» **TRAVAIL DEMANDÉ**: D'après le texte source, pendant combien d'années René Tardiff a-t-il côtoyé Stéphanie Monfermé au commissariat de Rambouillet ?

» **TEXTE SOURCE**:
Trois jours après le choc, plus d'un millier de personnes ont salué la mémoire de Stéphanie Monfermé, même si « ça ne rendra pas leur mère à ses filles », soupire Claire Auber, retraitée de 72 ans. 

A l'appel notamment d'un syndicat de police, des fonctionnaires se sont également rassemblés lundi devant les commissariats dans plusieurs villes de France.  

Devant l'hôtel de police de Marseille (Sud), une cinquantaine d'agents ont marqué leur soutien, a constaté une journaliste de l'AFP.  

Comme tous les collègues de la victime, René Tardiff, agent administratif qui a côtoyé durant 26 ans Stéphanie Monfermé au sein du commissariat de Rambouillet, doit reprendre mardi le chemin du travail.  

Sans sa collègue originaire de la Manche (Nord) qu'il décrit comme « discrète, souriante, investie ». Une « passionnée » de danse country, mariée à un boulanger et mère de deux filles de 13 et 18 ans. 

« Je suis parti vendredi (23 avril) à midi », relate-t-il, « j'ai dit à Stéphanie 'Bonnes vacances et au 4 mai !' car elle partait en congés la semaine d'après ». 

Tout a basculé quelques heures après le départ de René, à 14H25. 

DES POLICIERS «INQUIETS » QUI SE SENTENT «CLAIREMENT VISÉS »

Maria, 37 ans à Paris 

« On n'a pas de mot : on est rentré chez nous pour nous faire du mal », confie cette policière qui travaille dans un service d'investigation et dont le prénom a été modifié. « On est inquiets, mais on n'a pas peur. Je suis inquiète pour ma famille, mes enfants, mon mari. On sait à quelle heure on part le matin, mais on ne sait pas si on les reverra le soir.  

Mais, ça renforce ma détermination. Je sais encore plus pourquoi je suis là. Je suis là pour aider la population. On a fait le choix de ce métier pas pour être des héros, mais parce que la société a besoin de policiers ».

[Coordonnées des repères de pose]

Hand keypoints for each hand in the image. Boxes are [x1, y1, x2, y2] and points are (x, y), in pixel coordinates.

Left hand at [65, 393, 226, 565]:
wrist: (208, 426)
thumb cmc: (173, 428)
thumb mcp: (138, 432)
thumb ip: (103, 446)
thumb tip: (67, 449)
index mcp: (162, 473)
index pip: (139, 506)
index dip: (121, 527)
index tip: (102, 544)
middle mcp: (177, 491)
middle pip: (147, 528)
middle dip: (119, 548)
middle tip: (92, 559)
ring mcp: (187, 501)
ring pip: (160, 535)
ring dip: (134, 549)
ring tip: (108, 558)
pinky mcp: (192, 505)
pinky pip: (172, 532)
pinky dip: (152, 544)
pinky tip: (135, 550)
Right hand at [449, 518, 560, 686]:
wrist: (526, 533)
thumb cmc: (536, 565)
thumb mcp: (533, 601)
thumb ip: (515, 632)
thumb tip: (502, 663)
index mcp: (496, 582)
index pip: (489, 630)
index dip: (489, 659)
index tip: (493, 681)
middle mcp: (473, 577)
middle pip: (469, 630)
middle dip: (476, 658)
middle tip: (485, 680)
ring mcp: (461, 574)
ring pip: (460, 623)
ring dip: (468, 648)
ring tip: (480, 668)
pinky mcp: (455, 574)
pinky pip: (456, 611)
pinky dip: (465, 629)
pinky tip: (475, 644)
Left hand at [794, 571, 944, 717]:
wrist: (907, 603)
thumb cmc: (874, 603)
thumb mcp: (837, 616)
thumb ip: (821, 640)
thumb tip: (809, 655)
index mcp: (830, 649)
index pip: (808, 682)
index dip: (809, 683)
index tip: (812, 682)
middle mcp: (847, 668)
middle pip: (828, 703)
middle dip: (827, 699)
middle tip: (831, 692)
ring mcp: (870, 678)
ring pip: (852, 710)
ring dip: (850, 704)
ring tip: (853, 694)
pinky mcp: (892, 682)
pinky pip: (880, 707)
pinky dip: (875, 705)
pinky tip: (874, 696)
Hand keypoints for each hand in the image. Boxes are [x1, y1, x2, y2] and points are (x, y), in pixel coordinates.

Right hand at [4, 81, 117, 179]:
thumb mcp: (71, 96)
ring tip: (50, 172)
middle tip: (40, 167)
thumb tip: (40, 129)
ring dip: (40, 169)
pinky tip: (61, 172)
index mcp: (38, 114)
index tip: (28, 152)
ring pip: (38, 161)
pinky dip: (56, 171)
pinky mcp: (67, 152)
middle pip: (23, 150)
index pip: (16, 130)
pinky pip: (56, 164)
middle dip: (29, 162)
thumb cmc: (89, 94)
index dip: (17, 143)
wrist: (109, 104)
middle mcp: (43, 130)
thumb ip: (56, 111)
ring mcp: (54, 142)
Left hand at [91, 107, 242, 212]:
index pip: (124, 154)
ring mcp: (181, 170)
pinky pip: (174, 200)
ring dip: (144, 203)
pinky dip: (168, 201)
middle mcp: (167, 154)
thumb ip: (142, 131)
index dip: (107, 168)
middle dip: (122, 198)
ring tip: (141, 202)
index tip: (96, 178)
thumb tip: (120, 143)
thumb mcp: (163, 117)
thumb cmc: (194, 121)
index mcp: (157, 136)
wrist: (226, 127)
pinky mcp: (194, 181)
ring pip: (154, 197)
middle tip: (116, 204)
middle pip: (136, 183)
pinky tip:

» **RÉSULTAT OBTENU**: Il l'a côtoyée pendant 26 ans.